(People photos with keypoints)
* * * * *

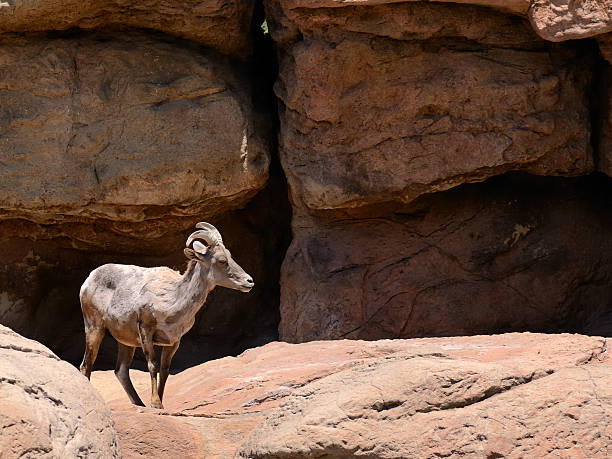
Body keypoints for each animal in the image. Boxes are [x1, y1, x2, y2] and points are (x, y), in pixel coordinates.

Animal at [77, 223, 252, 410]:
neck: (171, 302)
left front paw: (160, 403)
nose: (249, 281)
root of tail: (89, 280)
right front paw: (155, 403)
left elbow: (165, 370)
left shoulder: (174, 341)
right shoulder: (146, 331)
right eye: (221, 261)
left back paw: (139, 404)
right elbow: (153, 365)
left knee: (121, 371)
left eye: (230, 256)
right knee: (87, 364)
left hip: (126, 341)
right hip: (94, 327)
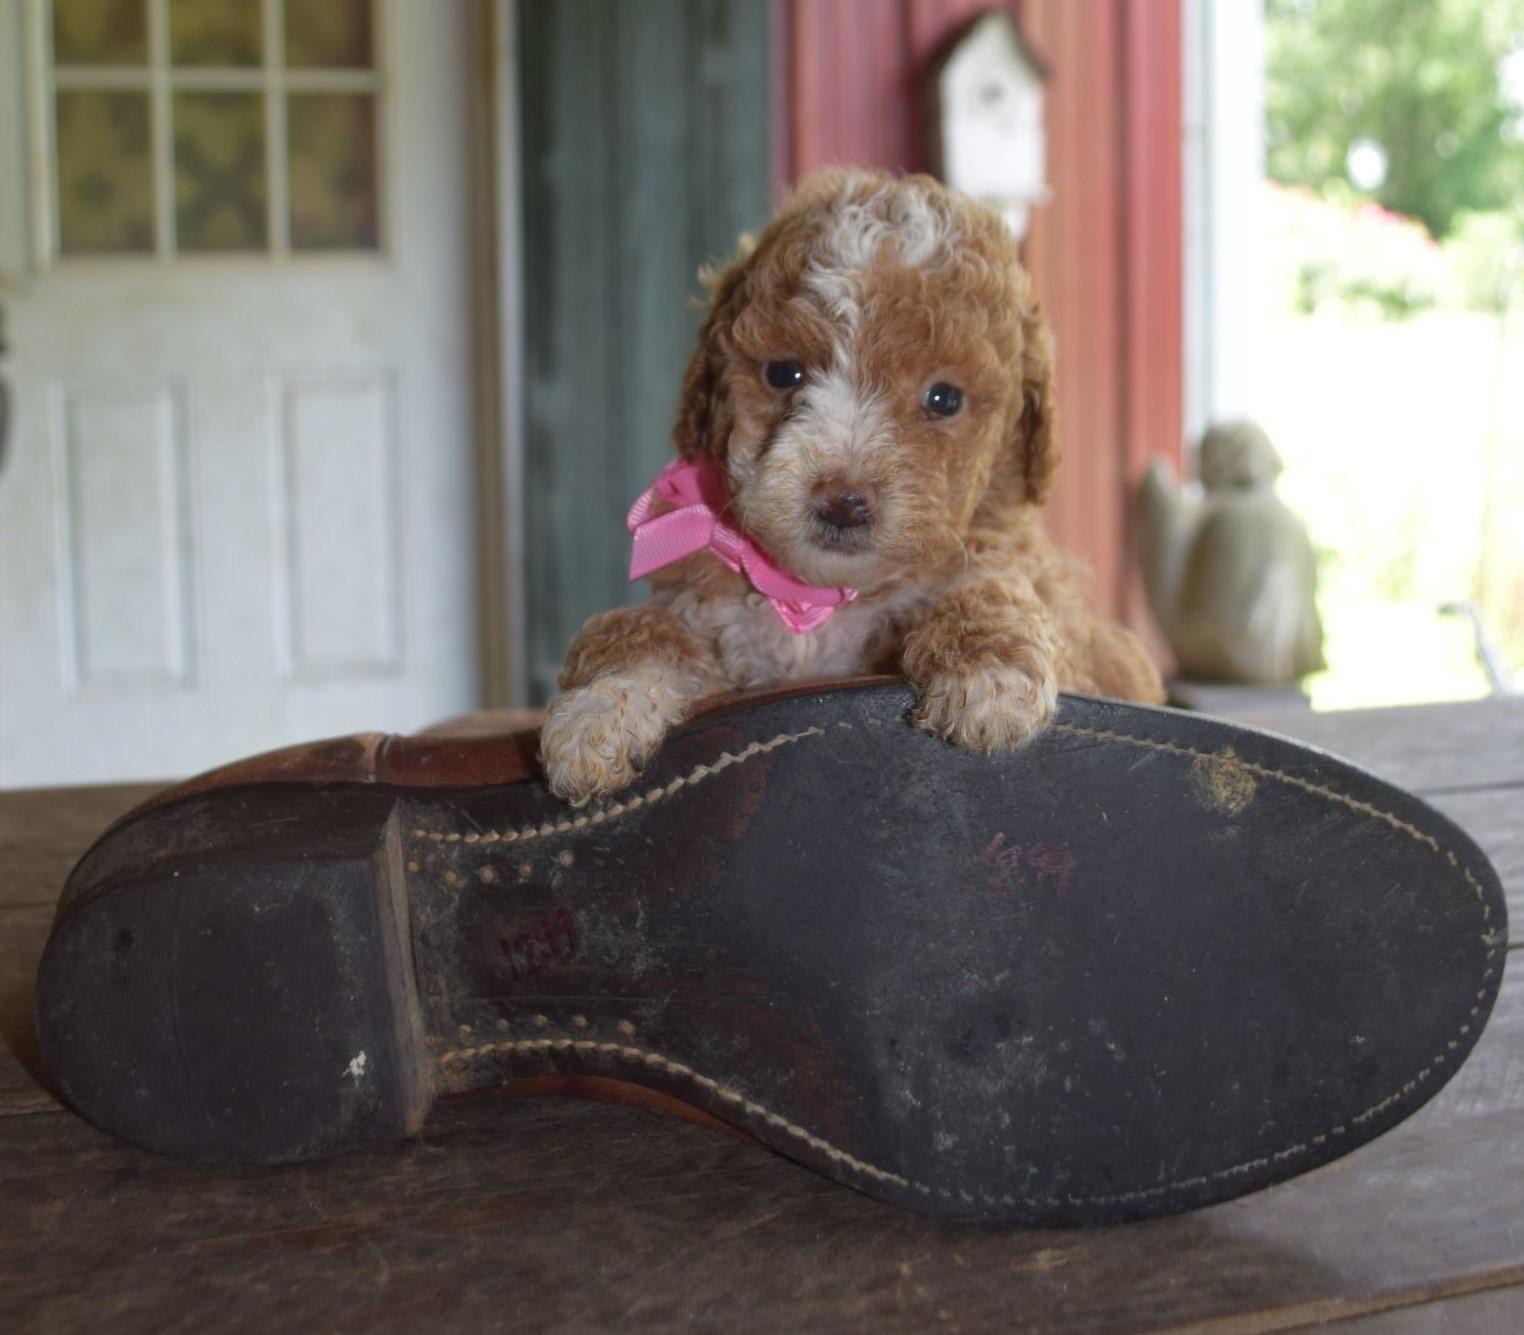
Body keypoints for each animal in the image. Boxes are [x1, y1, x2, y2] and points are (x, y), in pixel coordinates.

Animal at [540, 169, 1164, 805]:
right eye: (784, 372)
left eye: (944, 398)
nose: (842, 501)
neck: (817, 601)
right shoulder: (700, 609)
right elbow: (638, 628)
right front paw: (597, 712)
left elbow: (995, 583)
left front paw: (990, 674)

* * * * *

=== TASK TO COMPLETE ===
Where a line above contains the word "right", show that line.

=== THE COMPLETED TASK ===
right front paw: (155, 403)
right shoulder: (146, 331)
right eye: (221, 261)
right elbow: (153, 365)
right knee: (87, 364)
right hip: (94, 327)
right eye: (784, 372)
right shoulder: (700, 609)
right elbow: (638, 628)
right front paw: (597, 712)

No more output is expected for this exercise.